Rye Curtis’s Kingdomtide: A Novel (Little, Brown and Company, $28) tells the story of two women through their alternating perspectives: One is the elderly, lone survivor of a small airplane crash in the Bitterroot Mountains, and the other is an embittered forest ranger determined to find the survivor against all logic and reason. Cloris Waldrip, a white-haired, modest, 72-year-old former librarian and rancher’s wife from Texas, walks away from the plane crash and into an adventure that is at first full of horror and then made better through the kindness of a masked stranger who helps her along her way. Ranger Debra Lewis, who always has a thermos of merlot at her side as she stumbles through the wreckage of her life and relationships, is determined to solve the mystery of what happened to Waldrip. The suspense, the finely wrought characters, and the visceral description of the airplane’s plunge from the sky and into the freezing rush of the river keep the pages turning, as the 1980s Montana setting is vividly brought to life.

In Wilderness of Hope: Fly Fishing and Public Lands in the American West (University of Nebraska Press, $26.95), author Quinn Grover explores the intersection of public land preservation and the avid pursuit of fly fishing. This thoughtful book investigates the relationships between recreationists, landowners, and the government, and how each entity relates to the overall outdoor experience. With Grover’s years of experience as a fisherman used as a jumping-off point, this book is a meditation on how interactions with the wild stay with people as they go about their lives in the modern world.

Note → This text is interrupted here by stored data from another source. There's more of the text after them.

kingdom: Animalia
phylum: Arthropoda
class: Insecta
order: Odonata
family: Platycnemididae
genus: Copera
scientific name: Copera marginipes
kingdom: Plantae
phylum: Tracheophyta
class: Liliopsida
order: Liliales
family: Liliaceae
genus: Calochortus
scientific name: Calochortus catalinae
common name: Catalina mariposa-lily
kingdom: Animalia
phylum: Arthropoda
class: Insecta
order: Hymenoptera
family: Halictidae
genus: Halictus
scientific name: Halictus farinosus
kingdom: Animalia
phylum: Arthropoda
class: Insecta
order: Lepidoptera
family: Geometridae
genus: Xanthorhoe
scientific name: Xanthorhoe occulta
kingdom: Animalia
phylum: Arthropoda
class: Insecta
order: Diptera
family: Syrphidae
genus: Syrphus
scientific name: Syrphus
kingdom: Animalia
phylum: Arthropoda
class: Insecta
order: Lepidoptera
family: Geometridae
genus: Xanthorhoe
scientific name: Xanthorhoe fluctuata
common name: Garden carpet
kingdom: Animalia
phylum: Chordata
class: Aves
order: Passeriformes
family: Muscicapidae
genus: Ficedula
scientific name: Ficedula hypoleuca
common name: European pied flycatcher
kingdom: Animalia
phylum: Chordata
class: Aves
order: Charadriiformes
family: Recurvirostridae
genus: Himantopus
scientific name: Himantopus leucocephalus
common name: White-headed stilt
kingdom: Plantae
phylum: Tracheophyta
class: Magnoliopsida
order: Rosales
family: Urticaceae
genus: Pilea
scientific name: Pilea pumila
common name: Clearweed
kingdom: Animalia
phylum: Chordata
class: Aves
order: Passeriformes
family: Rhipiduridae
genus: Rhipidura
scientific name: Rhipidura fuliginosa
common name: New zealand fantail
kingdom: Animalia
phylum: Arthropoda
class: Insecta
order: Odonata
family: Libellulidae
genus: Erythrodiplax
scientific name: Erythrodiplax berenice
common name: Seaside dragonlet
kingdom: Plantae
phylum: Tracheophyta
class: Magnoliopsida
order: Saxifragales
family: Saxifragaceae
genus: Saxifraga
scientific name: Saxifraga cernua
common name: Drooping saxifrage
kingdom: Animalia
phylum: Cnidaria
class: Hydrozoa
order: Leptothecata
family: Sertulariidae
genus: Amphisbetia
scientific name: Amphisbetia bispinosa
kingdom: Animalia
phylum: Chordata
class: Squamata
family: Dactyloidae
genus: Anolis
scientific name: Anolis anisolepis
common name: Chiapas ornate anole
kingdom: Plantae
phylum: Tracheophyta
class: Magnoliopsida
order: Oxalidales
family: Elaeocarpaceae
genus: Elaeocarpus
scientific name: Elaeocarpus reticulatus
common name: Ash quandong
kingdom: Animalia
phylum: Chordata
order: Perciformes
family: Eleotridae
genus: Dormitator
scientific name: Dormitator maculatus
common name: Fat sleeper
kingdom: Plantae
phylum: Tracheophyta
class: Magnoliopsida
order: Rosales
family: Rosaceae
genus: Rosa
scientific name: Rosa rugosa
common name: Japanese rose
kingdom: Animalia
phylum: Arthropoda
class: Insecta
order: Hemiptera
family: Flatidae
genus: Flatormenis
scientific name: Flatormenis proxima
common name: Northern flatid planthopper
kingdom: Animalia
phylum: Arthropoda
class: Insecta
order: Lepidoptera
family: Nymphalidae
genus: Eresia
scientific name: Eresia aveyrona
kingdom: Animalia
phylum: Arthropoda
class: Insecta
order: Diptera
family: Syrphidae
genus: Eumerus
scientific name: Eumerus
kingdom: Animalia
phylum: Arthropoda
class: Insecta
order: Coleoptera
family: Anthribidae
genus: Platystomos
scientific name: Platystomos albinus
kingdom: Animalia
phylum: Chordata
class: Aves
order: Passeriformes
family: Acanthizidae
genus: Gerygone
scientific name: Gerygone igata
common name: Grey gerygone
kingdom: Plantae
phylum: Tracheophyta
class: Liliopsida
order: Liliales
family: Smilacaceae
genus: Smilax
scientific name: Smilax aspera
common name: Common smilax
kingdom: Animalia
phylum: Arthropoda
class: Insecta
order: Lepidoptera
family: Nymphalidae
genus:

See That My Grave is Kept Clean by Bart Paul (Arcade Crimewise, $24.99) is the third in the author’s series, Tommy Smith High Country Noir. A twisty thriller populated with subplots of bank fraud, dirty cops, and complicated family relationships, this is a fine addition to the growing genre of mystery fiction. In the story, a villainous character from Reno, Nevada, infiltrates the wilderness where Tommy Smith has set up his business as an outfitter, and the all-too-real results are terrifying. The mystery and plot twists keep the reader guessing throughout.

Montana’s geography is divided into six distinct regions by the state’s tourism division, and writer Ednor Therriault explores them all in his new book, Seven Montanas (TwoDot, $26.95), which is illustrated with archival and contemporary black and white photography. Interviews, histories, and personal observations by a writer with deep roots in and a palpable love for his home state make this an excellent addition to Treasure State literature. The “seventh Montana” that Therriault envisions is that of the future, born of its legacy of distinct differences and varied landscapes, but joined with great hope for its prospects.

According to Kate: The Legendary Life of Big Nose Kate, Love of Doc Holliday (TwoDot, $24.95) is writer Chris Enss’ latest exploration of the lives of women who shaped the West. Mary Kate Cummings, known as Big Nose Kate among many other aliases, claimed to witness the shoot-out at the OK Corral as well as other famous moments in history alongside her longtime paramour, the dentist-turned-gunfighter John Henry “Doc” Holliday. For years, Cummings collected letters, her own written musings on her life of adventure, and her accounts of the men she knew and the events she claimed to have witnessed. She always hoped that a publisher would pay her to tell the story of her life — but no book emerged while she was alive. In this biography, Enss delves into Cummings’ archives, allowing her version of events to shine.